Children's Books and Poetry

Activities and inspiration for home or your classroom!

Put Poetry on your Agenda

watercolor car drawing
Illustration © 2014, Maris Howell, from Dozy Poems

Poetry enables parents and teachers to teach their children and students how to write, read, and understand just about any text. It also allows for a healthy outlet for emotions.  

Every word in a poem is well-chosen, and therefore, there's nothing better than reading them aloud. Reading them with a theatric flair can get everyone's attention, so make sure you know your poems before sharing them with your child or your class. Don't oversupply them with material, but ask questions such as, "How do you think the poet feels?" or "What does that make you think of?" after a poem. Especially with ages 8 and older, poetry in the class works best when students are given the chance to take part.

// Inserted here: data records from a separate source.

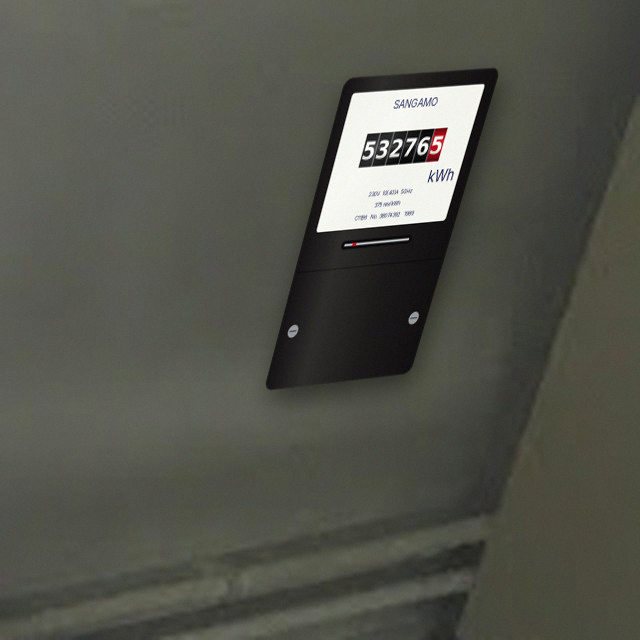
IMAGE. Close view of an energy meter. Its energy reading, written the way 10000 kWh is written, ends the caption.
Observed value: 53276.5 kWh
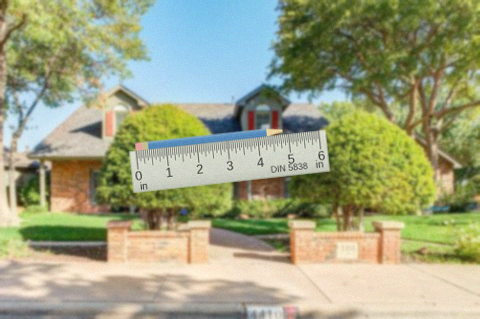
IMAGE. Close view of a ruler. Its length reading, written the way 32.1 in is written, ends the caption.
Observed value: 5 in
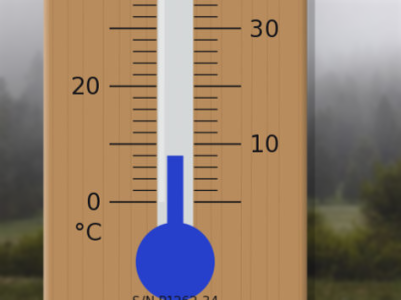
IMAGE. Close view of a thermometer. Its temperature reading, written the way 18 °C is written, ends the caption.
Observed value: 8 °C
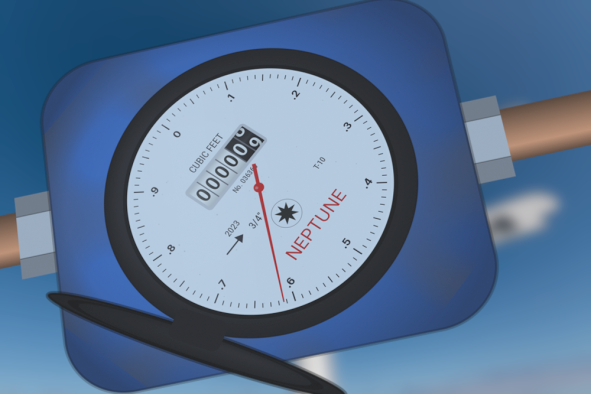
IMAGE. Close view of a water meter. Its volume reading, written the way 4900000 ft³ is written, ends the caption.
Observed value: 8.61 ft³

For younger children, having visual aids and related activities to the poems can greatly enhance teaching poetry.

Lilac

First Things First

When bringing poetry into the home or classroom, the most important thing is to work with poems that will amuse and engage the children. Be realistic of your children's attention span. Introducing them to poems in a fun or delightful way can ensure curiosity and a positive attitude about poetry for years to come!

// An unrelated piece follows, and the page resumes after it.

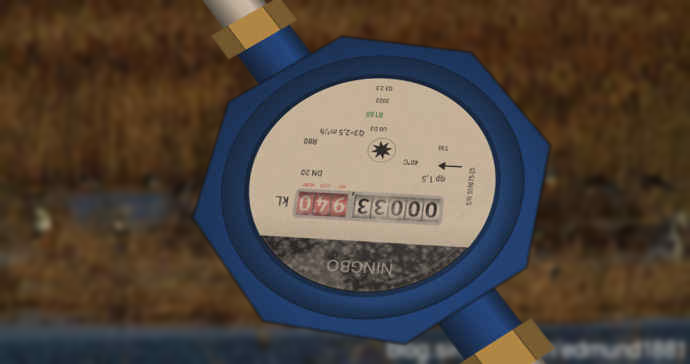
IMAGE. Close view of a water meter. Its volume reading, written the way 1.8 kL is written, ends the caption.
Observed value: 33.940 kL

Teaching unit based on My Community

Help your child or student to select a paragraph or phrase from My Community. Perhaps it’s from their favorite page. Ask them to use the text to springboard into writing a poem of their own. They can either use the actual line or two to start off, or take the idea and run with it!

My Community is filled with pages of various community members, their jobs, and various daily activities – a conducive book for this writing tip. Instruct the child that they may condense, reorder or re-work the text they pull from the book and continue writing. If a student ends up with a story instead of a poem – that’s wonderful, too!

page from My Communnity

Here’s an example:
“The sun rises, a flicker-flash” (from the book)
As yellow as a ribbon sash.
I like the day better than night
To play outside in all the bright.

Teaching unit based on my book
Shimmer, Songs of Night

To get your students or children motivated, surprise them with a word bank!

Sometimes on my class visits, I come armed with a bucketful of words written down on little folded bits of paper. The children choose one and then use that word as the focus or subject of the poem that they will try writing.

Start by using words based on my book: whisper, taxi, beehive, fairy, sonata, violin, popcorn, sunflower, detective, sandman, cheer, opossum, and candle. Depending on the age group, I come up with a variety of subjects for the children's to write about. I've even had success when some children trade their word with others if they feel feel stuck.